• Your objective:
Render every line of text in the records below as a numbered list, skipping blank lines. Leave the pictures out of the answer.

· · · · ·

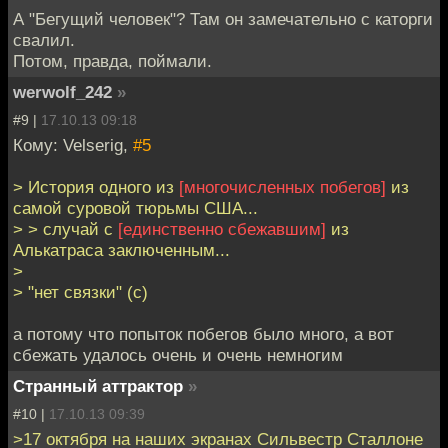
А "Бегущий человек"? Там он замечательно с каторги
свалил.
Потом, правда, поймали.
werwolf_242
»
#9 |
17.10.13 09:18
Кому: Velserig,
#5
> История одного из
[многочисленных побегов]
из
самой суровой тюрьмы США...
> > случай с
[единственно сбежавшим]
из
Алькатраса заключенным...
>
> "нет связки" (с)
а потому что попыток побегов было много, а вот
сбежать удалось очень и очень немногим
Странный аттрактор
»
#10 |
17.10.13 09:39
>17 октября на наших экранах Сильвестр Сталлоне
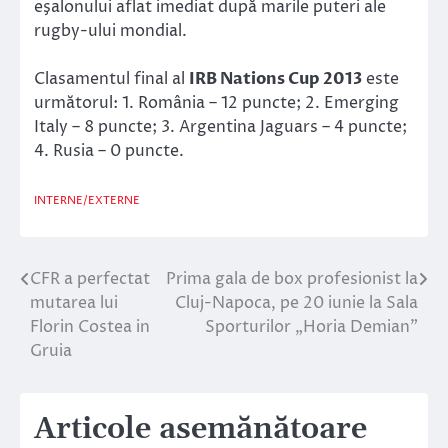
eşalonului aflat imediat după marile puteri ale
rugby-ului mondial.
Clasamentul final al
IRB Nations Cup 2013
este
următorul: 1. România – 12 puncte; 2. Emerging
Italy – 8 puncte; 3. Argentina Jaguars – 4 puncte;
4. Rusia – 0 puncte.
INTERNE/EXTERNE
CFR a perfectat
Prima gala de box profesionist la
Navigare
mutarea lui
Cluj-Napoca, pe 20 iunie la Sala
în
Florin Costea in
Sporturilor „Horia Demian”
Gruia
articole
Articole asemănătoare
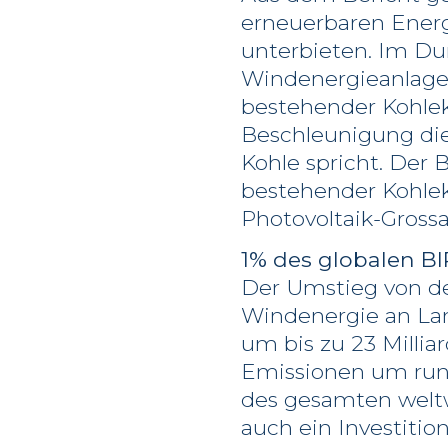
erneuerbaren Energ
unterbieten. Im Du
Windenergieanlagen
bestehender Kohlek
Beschleunigung dies
Kohle spricht. Der 
bestehender Kohlek
Photovoltaik-Gross
1% des globalen BI
Der Umstieg von de
Windenergie an Lan
um bis zu 23 Millia
Emissionen um rund
des gesamten weltw
auch ein Investiti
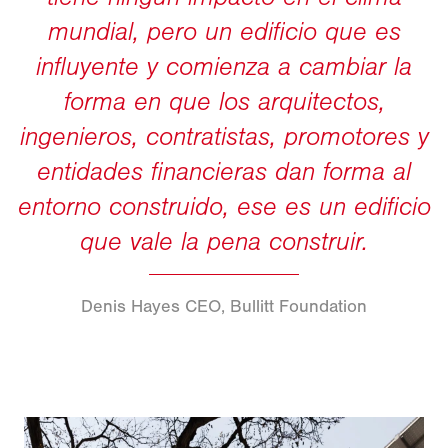
Denis Hayes CEO, Bullitt Foundation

· · · · ·

• The completed task:
1. А "Бегущий человек"? Там он замечательно с каторги
2. свалил.
3. Потом, правда, поймали.
4. werwolf_242
5. »
6. #9 |
7. 17.10.13 09:18
8. Кому: Velserig,
9. #5
10. > История одного из
11. [многочисленных побегов]
12. из
13. самой суровой тюрьмы США...
14. > > случай с
15. [единственно сбежавшим]
16. из
17. Алькатраса заключенным...
18. >
19. > "нет связки" (с)
20. а потому что попыток побегов было много, а вот
21. сбежать удалось очень и очень немногим
22. Странный аттрактор
23. »
24. #10 |
25. 17.10.13 09:39
26. >17 октября на наших экранах Сильвестр Сталлоне
27. eşalonului aflat imediat după marile puteri ale
28. rugby-ului mondial.
29. Clasamentul final al
30. IRB Nations Cup 2013
31. este
32. următorul: 1. România – 12 puncte; 2. Emerging
33. Italy – 8 puncte; 3. Argentina Jaguars – 4 puncte;
34. 4. Rusia – 0 puncte.
35. INTERNE/EXTERNE
36. CFR a perfectat
37. Prima gala de box profesionist la
38. Navigare
39. mutarea lui
40. Cluj-Napoca, pe 20 iunie la Sala
41. în
42. Florin Costea in
43. Sporturilor „Horia Demian”
44. Gruia
45. articole
46. Articole asemănătoare
47. erneuerbaren Energ
48. unterbieten. Im Du
49. Windenergieanlagen
50. bestehender Kohlek
51. Beschleunigung dies
52. Kohle spricht. Der 
53. bestehender Kohlek
54. Photovoltaik-Gross
55. 1% des globalen BI
56. Der Umstieg von de
57. Windenergie an Lan
58. um bis zu 23 Millia
59. Emissionen um rund
60. des gesamten weltw
61. auch ein Investiti
62. Denis Hayes CEO, Bullitt Foundation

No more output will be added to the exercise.